Muitas são as manifestação do autismo, mas três aspectos são decisivos no diagnóstico: dificuldade de comunicação, capacidade limitada de socialização e interesses restritos aliados a comportamentos repetitivos. Os sintomas devem aparecer antes dos 3 anos de idade. Segundo Estevão, pacientes com o nível mais brando são bem articulados e sem alterações intelectuais. “A forma mais grave, normalmente, vem associada a algum retardo mental. O diagnóstico é clínico. Não tem aspecto biológico que mostre o autismo”.

A Síndrome de Asperger é uma versão branda do espectro autista. Sobre os portadores que apresentam sinais de genialidade — fenômeno conhecido como ‘Savanismo’ — o psiquiatra esclarece que o autista é ‘genial’ em apenas um assunto, como tocar instrumento ou decorar dados.

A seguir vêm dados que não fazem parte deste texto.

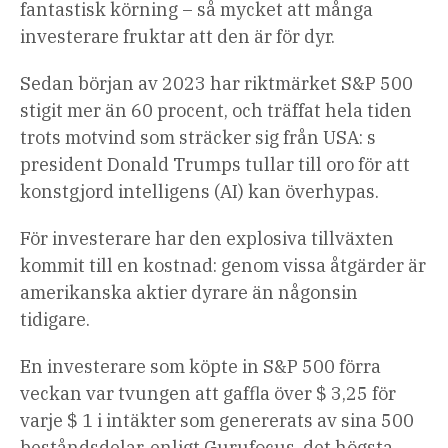
fantastisk körning – så mycket att många
investerare fruktar att den är för dyr.
Sedan början av 2023 har riktmärket S&P 500
stigit mer än 60 procent, och träffat hela tiden
trots motvind som sträcker sig från USA: s
president Donald Trumps tullar till oro för att
konstgjord intelligens (AI) kan överhypas.
För investerare har den explosiva tillväxten
kommit till en kostnad: genom vissa åtgärder är
amerikanska aktier dyrare än någonsin
tidigare.
En investerare som köpte in S&P 500 förra
veckan var tvungen att gaffla över $ 3,25 för
varje $ 1 i intäkter som genererats av sina 500
beståndsdelar, enligt Gurufocus, det högsta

Em 60% dos casos, a origem do espectro é genética, e há uma lista de 300 genes que podem causar o transtorno. Outras causas do autismo são problemas na gestação, como infecções e uso de álcool, medicamentos e drogas pela mãe. O autismo não tem cura, e o tratamento é feito com profissionais como psicólogos, fonoaudiólogos e psicopedagogos. O uso de medicamentos é indicado.

POR DENTRO DA MENTE AUTISTA

Há oito anos, a autora americana Kathryn Erskine descobriu que a filha tinha autismo. Essa foi uma das motivações do romance ‘Passarinha’, que será lançado na Bienal do Livro. A obra conta a história de uma menina de dez anos autista e sua relação com o mundo externo após a morte do irmão.

1. Por que você escolheu o autismo como tema?

— Minha filha foi diagnosticada com Asperger quando tinha oito anos. Eu vi de perto as dificuldades de lidar com ela e os problemas de interação. Não foi fácil, mas percebi que eu tinha uma percepção dos dois lados do autismo. Eu quis dividir essa experiência e ajudar outras pessoas a superar obstáculos. O propósito do livro é ajudar pessoas a entenderem melhor os autistas.

2. Como está sua filha?

— Ela tem 16 anos e se desenvolveu muito bem.

3. O livro é ficção, mas poderia ser um caso real. Como você se preparou para escrevê-lo?

— Pesquisei sobre o tema por anos, li livros, artigos online e conversei com pais cujos filhos têm autismo. Também observei crianças autistas, participei de workshops e e conversei com profissionais. Como mãe e escritora também foi importante aprender o máximo possível. Quanto mais pesquisa, mais autêntico fica o trabalho.

4. Por que você optou por ficção ao invés de uma história real?

— Quis escrever algo que até uma criança pudesse compreender. Quis conduzir o leitor a ver o interior de uma mente autista e perceber que não é algo estranho. Muitas crianças me dizem que estão mais compreensivas com portadores de autismo depois do livro. Eu acho que uma ficção, desde que com embasamento teórico, funciona melhor do que um artigo científico para sensibilizar as pessoas.

5. O que você aprendeu escrevendo sobre autismo?

— Me ajudou a ver que o autismo é difícil e desafiador, mas tem bons aspectos. Além disso, o transtorno nos ajuda a sermos seres humanos melhores. Passei a ser mais paciente.